As the IFS points out "this is a number that in many analyses one would want to report separately from other welfare spending." This is not welfare spending in any normal definition of the word. It is social care.
Osborne's "welfare" slice also includes a further £20 billion of spending on pensions for public sector workers including nurses and soldiers and even the chancellor himself.
Again this is not something that would normally be classed as welfare. It is part and parcel of the pay package all public sector workers normally receive.
As the IFS points out: "The pay of nurses counts as health spending. One could count their pensions in the same way."
By lumping in public sector pensions with 'welfare' Osborne has stretched the definition of the word beyond any commonly understood meaning.
By Osborne's new definition almost any public spending that ends up in the hands of individuals could also be classed as welfare. This is ludicrous.
Osborne's 'welfare' slice also includes £28 billion on pension-related benefits such as pension credit. The case for labelling these items as welfare is stronger, but many reading the statement will have assumed this is already included in the other slice of spending labeled as state pensions.
And once you strip away all of these categories, the amount of money spent on what most people would label 'welfare' – unemployment benefit – is vanishingly small at less than one per cent of all government spending.
This matters because public perceptions of welfare spending are already wildly out of line with reality. A recent poll found that the public believe 24% of people are currently unemployed. The real figure is just 7%.
By deliberately inflating the 'welfare' bill, the government is playing into the false public perception that huge sections of the public are currently languishing on the dole.

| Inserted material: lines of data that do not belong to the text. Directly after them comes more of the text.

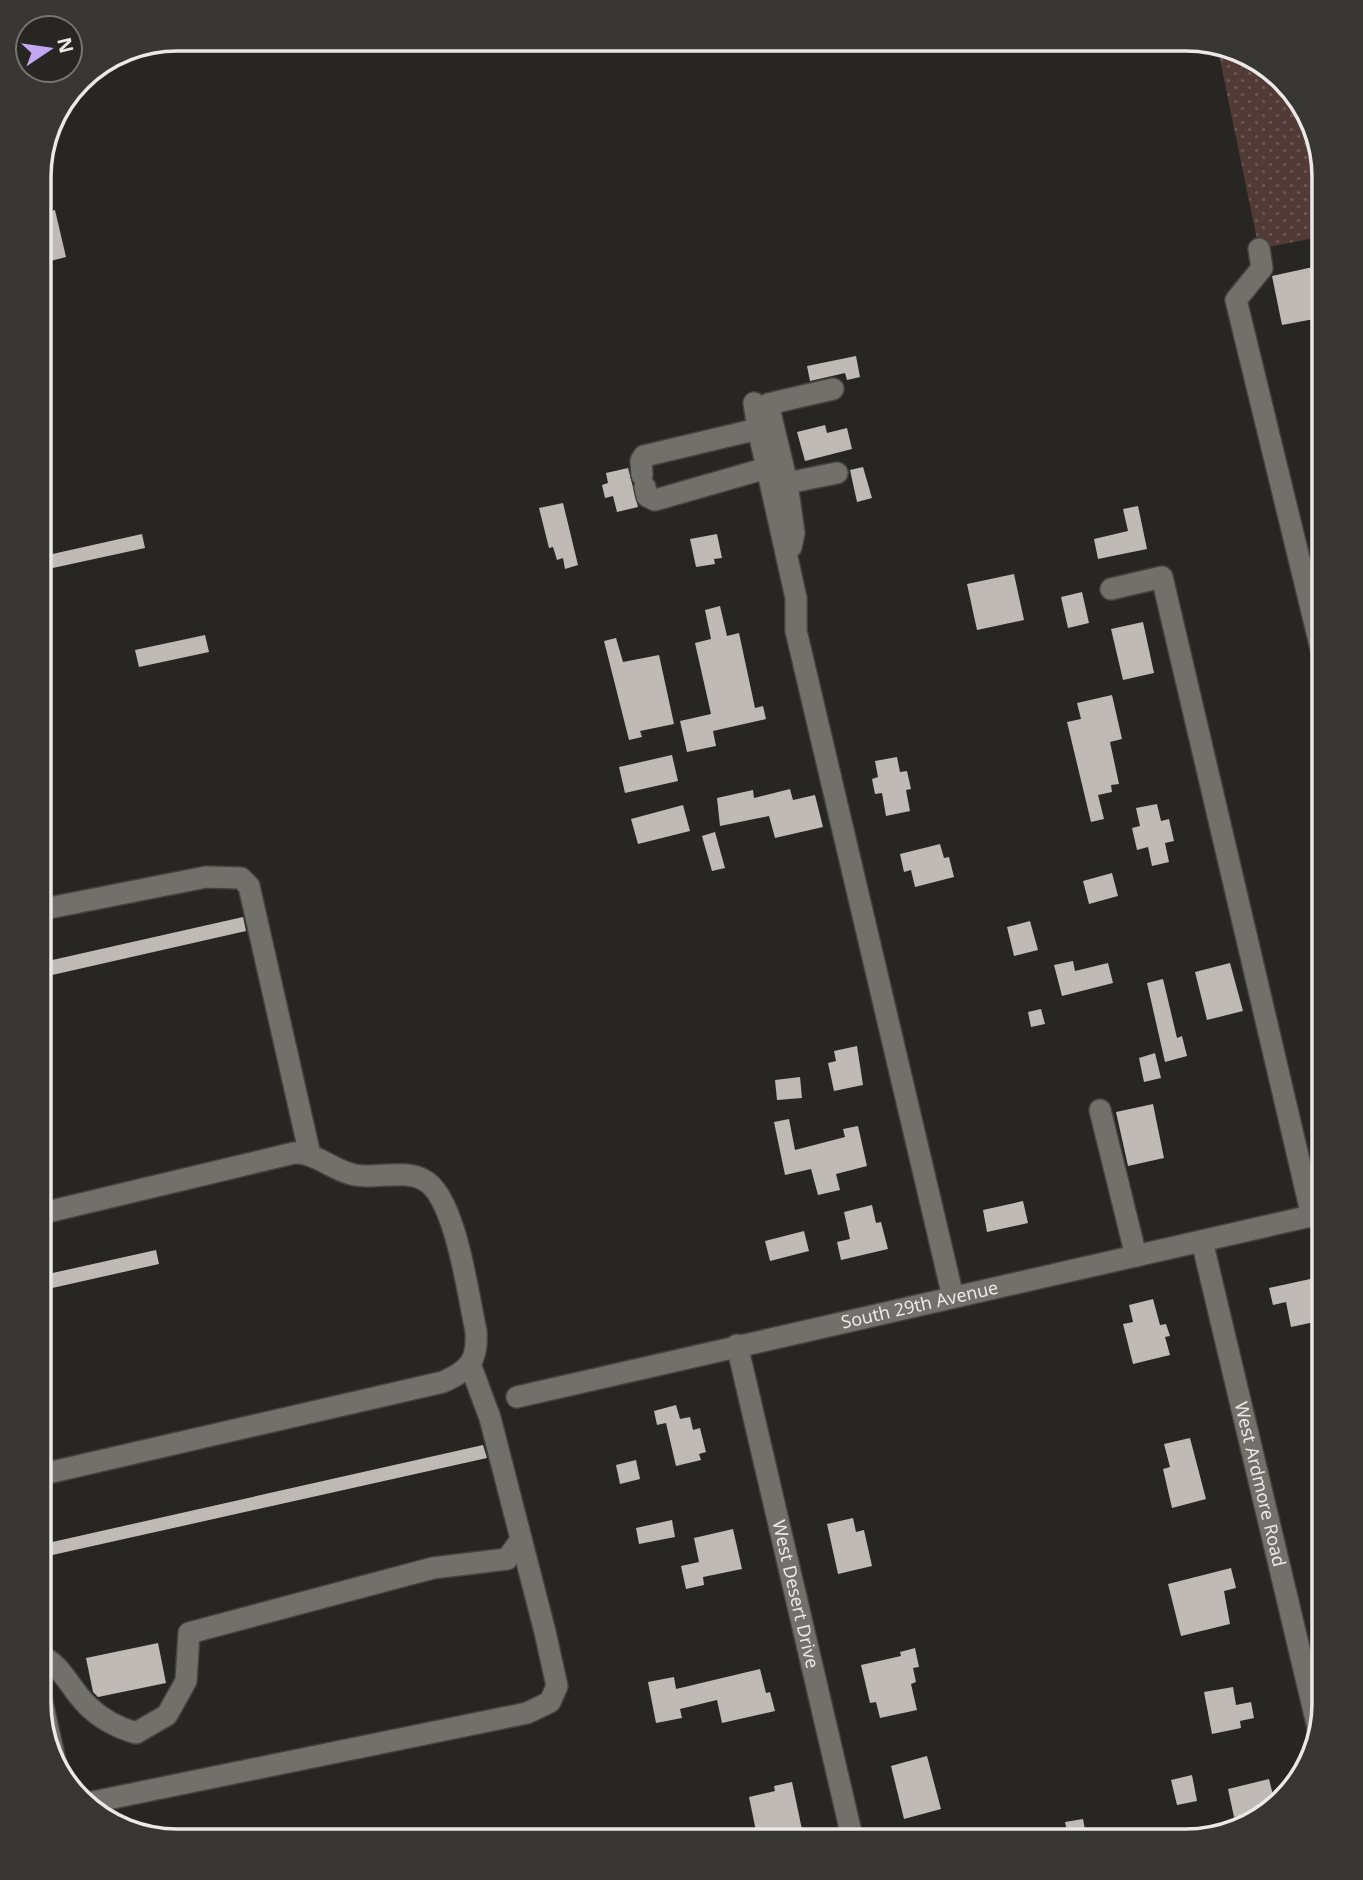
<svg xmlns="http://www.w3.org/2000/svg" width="1363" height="1880" font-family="'Noto Sans',sans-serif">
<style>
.grass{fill:url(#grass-dots)}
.building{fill:#bfbab6}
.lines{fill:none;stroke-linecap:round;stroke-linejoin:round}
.minor-casing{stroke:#444340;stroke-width:24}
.minor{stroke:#72706b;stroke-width:21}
.labels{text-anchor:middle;stroke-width:7;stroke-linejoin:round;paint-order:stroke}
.street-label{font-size:18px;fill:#eae9e6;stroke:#272622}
.rim{fill:none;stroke:#eae9e6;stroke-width:3.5}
</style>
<defs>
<pattern id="grass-dots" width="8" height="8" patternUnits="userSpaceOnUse" patternTransform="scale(1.75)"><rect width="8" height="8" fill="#523b37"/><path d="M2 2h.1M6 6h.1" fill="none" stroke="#6b5754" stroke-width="1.8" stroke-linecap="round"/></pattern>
</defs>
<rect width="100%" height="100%" fill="#272622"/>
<path class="grass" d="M1217 45 1256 57 1306 107 1324 177V236L1259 249Z"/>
<g class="building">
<path d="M55 210 66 257 39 264V214Z"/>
<path d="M1313 267 1316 278 1321 277 1325 317 1282 325 1272 276Z"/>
<path d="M856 356 860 377 847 380 845 373 810 381 807 366Z"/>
<path d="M825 425 827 433 847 428 852 449 805 461 797 432Z"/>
<path d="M863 467 872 498 857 502 850 470Z"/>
<path d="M628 468 638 507 617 512 613 496 605 498 602 485 608 483 606 473Z"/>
<path d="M563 503 578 565 565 569 563 558 557 560 553 547 549 548 539 508Z"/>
<path d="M1138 506 1147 549 1098 559 1094 539 1128 531 1123 509Z"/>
<path d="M142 534 145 548 39 571V557Z"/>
<path d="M717 534 722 558 714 559 715 564 696 567 690 539Z"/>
<path d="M1014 574 1024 620 977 630 967 584Z"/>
<path d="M1082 592 1089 623 1068 628 1061 597Z"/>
<path d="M720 606 727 636 739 633 755 708 763 706 766 719 713 731 716 746 687 752 680 721 711 714 695 643 711 639 705 610Z"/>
<path d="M1143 622 1154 673 1123 680 1111 629Z"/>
<path d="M205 635 209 652 139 667 135 650Z"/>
<path d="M616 638 623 662 659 655 674 724 640 731 642 737 629 740 604 641Z"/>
<path d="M1112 695 1122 739 1110 742 1119 784 1111 785 1112 792 1098 795 1104 819 1091 822 1067 722 1081 719 1077 703Z"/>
<path d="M672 755 678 781 625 793 619 767Z"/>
<path d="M897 757 900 772 907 771 911 789 906 790 910 811 886 816 882 793 875 794 872 779 878 777 875 761Z"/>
<path d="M790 789 793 800 815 795 823 827 775 838 769 816 720 826 717 798 753 790 754 798Z"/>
<path d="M1157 804 1161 821 1169 819 1174 841 1165 843 1169 862 1152 866 1148 847 1137 850 1132 828 1140 826 1136 808Z"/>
<path d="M683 805 690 831 638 844 631 819Z"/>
<path d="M715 832 725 868 712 871 702 836Z"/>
<path d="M940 844 944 858 949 857 954 877 915 887 911 870 904 872 900 854Z"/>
<path d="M1112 873 1118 896 1089 904 1083 881Z"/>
<path d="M243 917 246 931 39 978V963Z"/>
<path d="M1030 921 1038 950 1014 956 1007 927Z"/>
<path d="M1073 961 1075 971 1108 963 1113 983 1062 996 1054 965Z"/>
<path d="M1230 963 1243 1011 1207 1020 1195 972Z"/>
<path d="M1163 979 1177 1038 1182 1036 1187 1056 1165 1062 1147 983Z"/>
<path d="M1041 1009 1045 1024 1031 1027 1028 1012Z"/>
<path d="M857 1046 863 1085 834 1091 828 1063 836 1061 834 1051Z"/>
<path d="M1155 1053 1161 1078 1144 1082 1139 1058Z"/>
<path d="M800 1077 802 1098 777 1100 775 1080Z"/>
<path d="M1153 1104 1164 1158 1128 1166 1116 1112Z"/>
<path d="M789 1119 795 1150 845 1137 843 1129 858 1126 867 1166 836 1174 840 1190 818 1195 811 1169 785 1175 774 1122Z"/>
<path d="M1023 1201 1028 1223 987 1232 983 1210Z"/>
<path d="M872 1205 876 1223 881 1222 888 1249 841 1260 837 1242 850 1239 844 1212Z"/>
<path d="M804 1231 809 1251 770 1261 765 1241Z"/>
<path d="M156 1250 159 1264 39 1291V1276Z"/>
<path d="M1324 1276V1320L1291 1327 1286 1302 1273 1305 1269 1288Z"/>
<path d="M1153 1299 1160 1325 1166 1324 1170 1336 1165 1337 1170 1355 1133 1364 1123 1324 1133 1322 1129 1305Z"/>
<path d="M676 1405 680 1419 690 1417 693 1430 700 1428 706 1452 699 1454 701 1460 676 1466 666 1423 657 1425 654 1411Z"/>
<path d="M1190 1438 1206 1499 1172 1508 1163 1469 1170 1467 1164 1444Z"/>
<path d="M483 1445 487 1458 39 1558V1545Z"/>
<path d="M636 1460 640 1479 620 1484 616 1465Z"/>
<path d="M853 1518 856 1532 864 1530 872 1566 838 1574 827 1524Z"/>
<path d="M672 1520 675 1537 639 1544 636 1528Z"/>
<path d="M733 1529 742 1569 703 1577 704 1585 686 1589 681 1566 699 1562 694 1538Z"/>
<path d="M1231 1568 1236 1588 1224 1591 1230 1624 1181 1636 1168 1584Z"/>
<path d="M158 1643 166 1683 98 1697 93 1692 86 1658Z"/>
<path d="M915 1648 919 1667 913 1668 916 1682 911 1684 917 1710 880 1718 876 1702 870 1703 861 1665 901 1656 900 1652Z"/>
<path d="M760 1669 766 1693 770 1692 775 1711 722 1723 717 1700 680 1709 682 1718 656 1723 648 1682 674 1677 676 1689Z"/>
<path d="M1233 1687 1236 1705 1251 1702 1254 1718 1240 1721 1241 1728 1212 1734 1204 1692Z"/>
<path d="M927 1756 941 1809 904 1819 891 1766Z"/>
<path d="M1192 1775 1197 1801 1177 1805 1171 1780Z"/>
<path d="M1269 1779 1275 1803 1256 1823 1247 1825 1245 1815 1234 1817 1228 1789Z"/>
<path d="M792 1782 804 1839 758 1841 749 1797 775 1791 774 1786Z"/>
<path d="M1083 1819 1087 1841H1069L1065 1822Z"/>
</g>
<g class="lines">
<defs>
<g id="minor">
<path d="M1259 249 1262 268 1236 300 1324 661"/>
<path d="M758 429 767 468"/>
<path d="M642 475 641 461 644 456 758 429 754 403"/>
<path d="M787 483 768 404 833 389"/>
<path d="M645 487 647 496 655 500 767 468 796 598V631L801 652 953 1297"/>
<path d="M791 547 794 533 787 483 837 473"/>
<path d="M1111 589 1162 577 1312 1216"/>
<path d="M39 910 206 877 241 878 249 886 310 1155"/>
<path d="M1100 1110 1136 1256"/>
<path id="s1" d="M1202 1241 1318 1728"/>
<path id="s2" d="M737 1345 853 1841"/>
<path id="s3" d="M517 1397 1324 1213"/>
<path d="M39 1475 443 1382C470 1370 478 1360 476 1331 468 1296 456 1197 424 1180 404 1169 376 1179 355 1175 333 1171 316 1152 294 1153L39 1214"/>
<path d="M39 1655C62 1664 70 1689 88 1706 101 1719 119 1728 136 1733L167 1715 186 1681 189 1633 433 1568 507 1559 520 1541"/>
<path d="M39 1688 58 1774"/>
<path d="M88 1803 527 1713 550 1702 557 1686 545 1632 490 1418 470 1364"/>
</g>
</defs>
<use href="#minor" class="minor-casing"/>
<use href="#minor" class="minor"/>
</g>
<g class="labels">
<g class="street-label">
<text dy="6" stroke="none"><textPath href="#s3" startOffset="413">South 29th Avenue</textPath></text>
<text dy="6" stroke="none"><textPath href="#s1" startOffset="250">West Ardmore Road</textPath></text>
<text dy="6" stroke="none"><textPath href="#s2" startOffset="256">West Desert Drive</textPath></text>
</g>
</g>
<path d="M0 0H1363V1880H0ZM177 51H1186A126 126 0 0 1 1312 177V1703A126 126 0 0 1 1186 1829H177A126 126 0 0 1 51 1703V177A126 126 0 0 1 177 51Z" fill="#373632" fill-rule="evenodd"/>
<path class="rim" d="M177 51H1186A126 126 0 0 1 1312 177V1703A126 126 0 0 1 1186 1829H177A126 126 0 0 1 51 1703V177A126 126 0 0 1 177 51Z"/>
<g transform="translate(49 49) rotate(77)"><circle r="33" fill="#272622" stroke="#757470" stroke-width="2"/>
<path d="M0-5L12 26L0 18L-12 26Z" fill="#c2a8f2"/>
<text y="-10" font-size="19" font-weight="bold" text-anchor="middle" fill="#eae9e6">N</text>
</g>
</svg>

These personal tax statements will make this perception even less accurate than it currently is.
As the IFS concludes today: "lumping a quarter of total spending into one bucket labelled 'welfare' may not strike the most helpful balance".
Indeed it doesn't, but then Osborne's pie charts are not designed to help the public better understand public spending, they are designed to mislead them about it.
More importantly Osborne's charts are calculated to justify a programme of government cuts just as the public are due to go the polls.
By releasing these statements in this way and at this time, Osborne is using public money for the purpose of political propaganda. And he is doing so, while pretending to stand up for the cause of 'taxpayer value'.
As Iain Duncan Smith has previously shown, members of this government often seem to believe that facts and statistics should be made to fit their arguments, rather than the other way around.
Osborne's grossly misleading "personal tax statements" suggest that this tendency now goes all the way to the top.